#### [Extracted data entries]
BEGIN

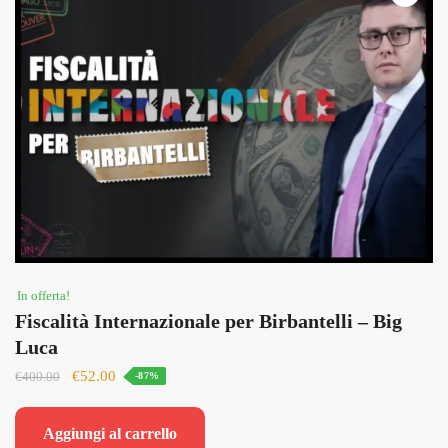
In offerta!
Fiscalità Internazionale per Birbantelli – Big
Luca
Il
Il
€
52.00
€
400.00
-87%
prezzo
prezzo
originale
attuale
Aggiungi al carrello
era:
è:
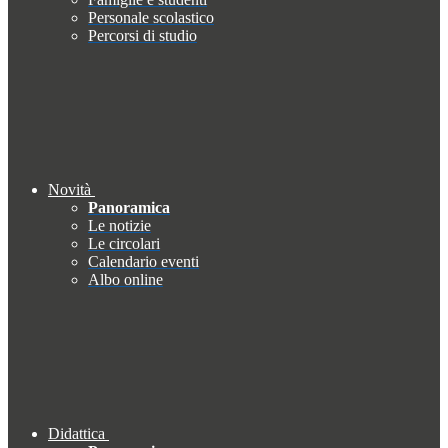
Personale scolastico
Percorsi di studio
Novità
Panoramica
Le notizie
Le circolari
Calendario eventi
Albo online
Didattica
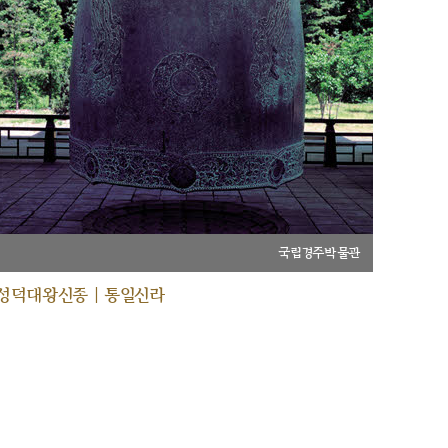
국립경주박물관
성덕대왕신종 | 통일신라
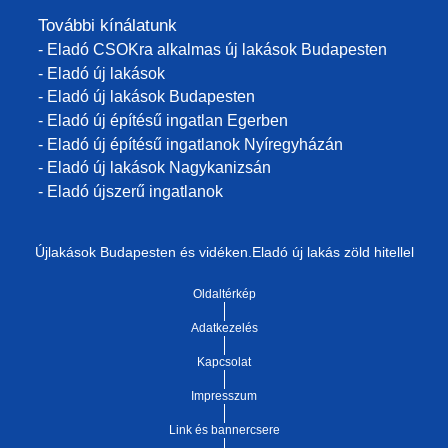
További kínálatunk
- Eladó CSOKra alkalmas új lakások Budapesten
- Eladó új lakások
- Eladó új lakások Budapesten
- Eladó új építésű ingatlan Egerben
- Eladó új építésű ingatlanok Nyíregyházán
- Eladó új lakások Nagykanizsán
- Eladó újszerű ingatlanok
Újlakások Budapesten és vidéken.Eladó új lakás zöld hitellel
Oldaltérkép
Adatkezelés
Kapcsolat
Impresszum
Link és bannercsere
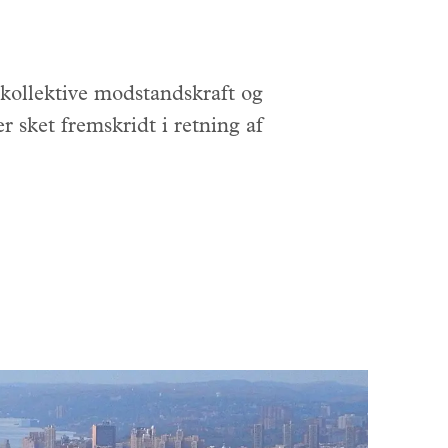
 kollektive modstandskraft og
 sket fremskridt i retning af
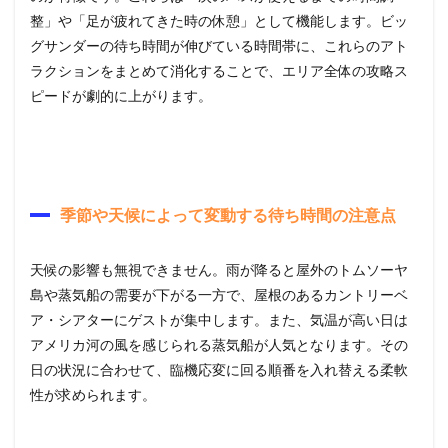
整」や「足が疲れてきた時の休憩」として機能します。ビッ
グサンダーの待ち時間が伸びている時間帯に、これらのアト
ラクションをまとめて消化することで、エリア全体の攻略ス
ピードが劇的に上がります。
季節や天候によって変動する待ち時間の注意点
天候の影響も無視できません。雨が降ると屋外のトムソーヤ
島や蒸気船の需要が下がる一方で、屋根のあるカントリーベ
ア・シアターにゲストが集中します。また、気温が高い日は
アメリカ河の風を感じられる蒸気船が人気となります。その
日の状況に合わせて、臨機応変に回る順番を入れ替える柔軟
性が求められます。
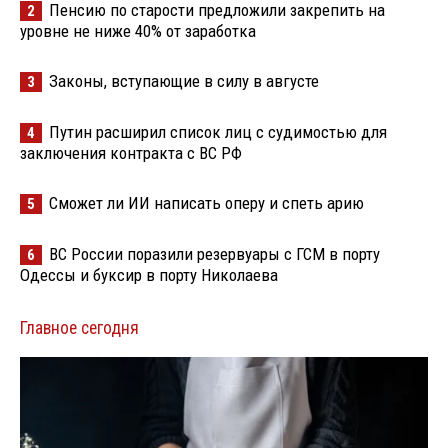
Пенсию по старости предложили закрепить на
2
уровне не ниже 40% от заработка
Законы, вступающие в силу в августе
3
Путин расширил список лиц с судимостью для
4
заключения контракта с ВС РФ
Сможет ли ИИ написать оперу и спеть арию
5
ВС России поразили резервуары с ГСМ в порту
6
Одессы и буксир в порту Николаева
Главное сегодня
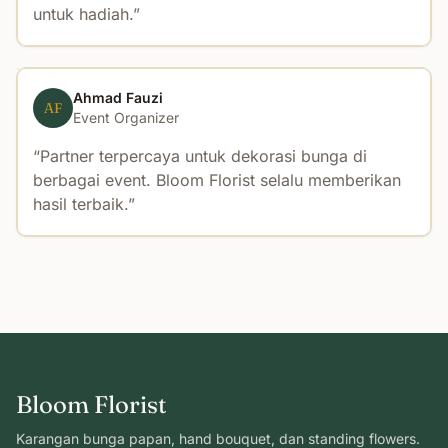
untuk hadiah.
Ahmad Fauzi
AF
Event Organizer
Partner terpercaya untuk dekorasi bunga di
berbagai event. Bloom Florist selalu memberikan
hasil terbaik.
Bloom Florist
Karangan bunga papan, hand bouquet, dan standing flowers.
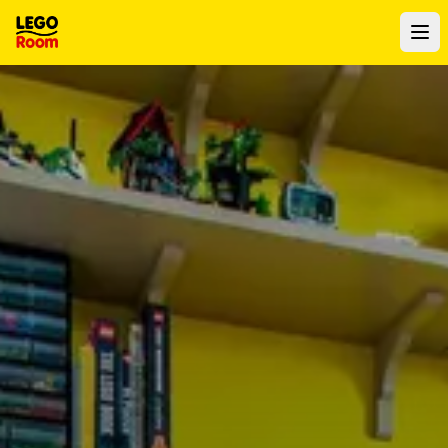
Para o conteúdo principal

END

Set down word for word the lines from the first entry through the line with "Calendario eventi", both included, omitting pictures.

In offerta!
Fiscalità Internazionale per Birbantelli – Big
Luca
Il
Il
€
52.00
€
400.00
-87%
prezzo
prezzo
originale
attuale
Aggiungi al carrello
era:
è:
Personale scolastico
Percorsi di studio
Novità
Panoramica
Le notizie
Le circolari
Calendario eventi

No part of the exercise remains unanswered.